Look through the entries and count each line that includes the string "turquoise". Reply with the number alone.

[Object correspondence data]
____

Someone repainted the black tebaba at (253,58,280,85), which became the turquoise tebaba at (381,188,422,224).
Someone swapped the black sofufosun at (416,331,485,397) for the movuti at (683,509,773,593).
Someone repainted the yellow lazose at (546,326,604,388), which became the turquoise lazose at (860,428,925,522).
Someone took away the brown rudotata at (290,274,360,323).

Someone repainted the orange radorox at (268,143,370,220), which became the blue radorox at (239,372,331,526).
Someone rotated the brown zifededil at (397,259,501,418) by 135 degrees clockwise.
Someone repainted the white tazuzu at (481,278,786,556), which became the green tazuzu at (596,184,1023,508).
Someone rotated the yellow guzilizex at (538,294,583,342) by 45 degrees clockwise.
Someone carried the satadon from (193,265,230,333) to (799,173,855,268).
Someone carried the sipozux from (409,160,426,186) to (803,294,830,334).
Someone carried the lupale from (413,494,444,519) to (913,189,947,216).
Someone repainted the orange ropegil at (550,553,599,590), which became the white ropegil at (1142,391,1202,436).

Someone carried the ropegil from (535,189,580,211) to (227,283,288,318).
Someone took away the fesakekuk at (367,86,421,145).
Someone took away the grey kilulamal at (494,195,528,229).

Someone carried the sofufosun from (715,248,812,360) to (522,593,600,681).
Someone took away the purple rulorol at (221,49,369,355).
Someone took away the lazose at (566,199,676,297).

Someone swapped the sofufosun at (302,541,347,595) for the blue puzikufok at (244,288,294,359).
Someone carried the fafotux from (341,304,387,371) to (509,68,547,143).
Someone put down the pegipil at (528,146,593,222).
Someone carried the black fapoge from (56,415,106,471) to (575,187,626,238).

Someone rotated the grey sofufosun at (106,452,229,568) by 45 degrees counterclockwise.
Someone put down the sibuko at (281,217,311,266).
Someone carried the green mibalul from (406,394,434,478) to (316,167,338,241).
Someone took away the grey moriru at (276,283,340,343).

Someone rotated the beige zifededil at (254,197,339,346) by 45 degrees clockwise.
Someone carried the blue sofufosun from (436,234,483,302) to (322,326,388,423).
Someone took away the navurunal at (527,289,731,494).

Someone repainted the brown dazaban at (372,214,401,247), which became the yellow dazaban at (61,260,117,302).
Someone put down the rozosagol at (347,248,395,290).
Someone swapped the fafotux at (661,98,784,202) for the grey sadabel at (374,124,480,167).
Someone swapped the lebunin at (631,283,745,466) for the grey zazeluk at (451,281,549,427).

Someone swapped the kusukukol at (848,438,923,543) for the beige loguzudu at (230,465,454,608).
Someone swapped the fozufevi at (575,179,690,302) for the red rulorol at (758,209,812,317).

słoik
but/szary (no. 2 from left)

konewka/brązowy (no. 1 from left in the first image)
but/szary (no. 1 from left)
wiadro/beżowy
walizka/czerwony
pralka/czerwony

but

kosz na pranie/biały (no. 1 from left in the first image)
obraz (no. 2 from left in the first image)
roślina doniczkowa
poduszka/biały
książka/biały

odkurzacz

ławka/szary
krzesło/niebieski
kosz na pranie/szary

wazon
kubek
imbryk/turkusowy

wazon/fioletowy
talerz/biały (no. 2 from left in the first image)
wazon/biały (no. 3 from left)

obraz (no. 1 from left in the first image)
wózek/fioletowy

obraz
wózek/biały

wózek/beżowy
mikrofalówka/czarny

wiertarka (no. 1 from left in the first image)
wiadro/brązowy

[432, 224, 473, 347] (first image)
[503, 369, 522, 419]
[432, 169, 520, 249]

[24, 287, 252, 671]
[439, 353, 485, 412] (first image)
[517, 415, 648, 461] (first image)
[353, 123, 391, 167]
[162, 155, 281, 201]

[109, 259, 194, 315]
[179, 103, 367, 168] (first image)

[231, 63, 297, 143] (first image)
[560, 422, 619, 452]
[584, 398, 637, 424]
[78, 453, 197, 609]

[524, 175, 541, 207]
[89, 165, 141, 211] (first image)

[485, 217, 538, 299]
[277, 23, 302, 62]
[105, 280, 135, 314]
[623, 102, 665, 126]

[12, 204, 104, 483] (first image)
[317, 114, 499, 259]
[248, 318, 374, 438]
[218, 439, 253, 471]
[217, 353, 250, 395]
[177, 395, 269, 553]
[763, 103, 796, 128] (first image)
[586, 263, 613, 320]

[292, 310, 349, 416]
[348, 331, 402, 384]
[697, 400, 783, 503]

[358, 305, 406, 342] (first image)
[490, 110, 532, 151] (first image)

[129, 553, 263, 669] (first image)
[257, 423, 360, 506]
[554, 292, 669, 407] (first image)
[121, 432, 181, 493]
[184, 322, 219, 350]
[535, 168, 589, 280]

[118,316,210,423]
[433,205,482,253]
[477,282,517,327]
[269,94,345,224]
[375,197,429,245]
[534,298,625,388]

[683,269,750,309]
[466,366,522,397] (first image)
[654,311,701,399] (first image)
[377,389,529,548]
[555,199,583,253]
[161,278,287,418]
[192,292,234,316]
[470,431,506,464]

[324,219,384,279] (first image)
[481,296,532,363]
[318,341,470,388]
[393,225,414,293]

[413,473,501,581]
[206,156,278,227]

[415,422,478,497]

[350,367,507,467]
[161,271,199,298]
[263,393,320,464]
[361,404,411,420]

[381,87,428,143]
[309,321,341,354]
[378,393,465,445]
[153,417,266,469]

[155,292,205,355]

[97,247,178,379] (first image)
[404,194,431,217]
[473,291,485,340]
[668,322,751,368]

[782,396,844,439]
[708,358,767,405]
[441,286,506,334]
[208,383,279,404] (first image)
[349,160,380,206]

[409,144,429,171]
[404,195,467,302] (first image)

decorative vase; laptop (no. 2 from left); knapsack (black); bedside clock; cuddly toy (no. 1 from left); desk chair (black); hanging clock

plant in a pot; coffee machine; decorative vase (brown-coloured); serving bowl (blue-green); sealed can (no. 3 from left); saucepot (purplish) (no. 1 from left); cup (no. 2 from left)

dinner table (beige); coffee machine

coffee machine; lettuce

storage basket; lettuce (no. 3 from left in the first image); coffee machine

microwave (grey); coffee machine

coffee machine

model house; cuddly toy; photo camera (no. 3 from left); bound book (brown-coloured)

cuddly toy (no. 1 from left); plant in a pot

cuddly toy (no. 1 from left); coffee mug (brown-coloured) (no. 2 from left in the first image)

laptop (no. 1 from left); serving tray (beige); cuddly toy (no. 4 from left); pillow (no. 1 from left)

____

**EXERCISE OUTPUT**
2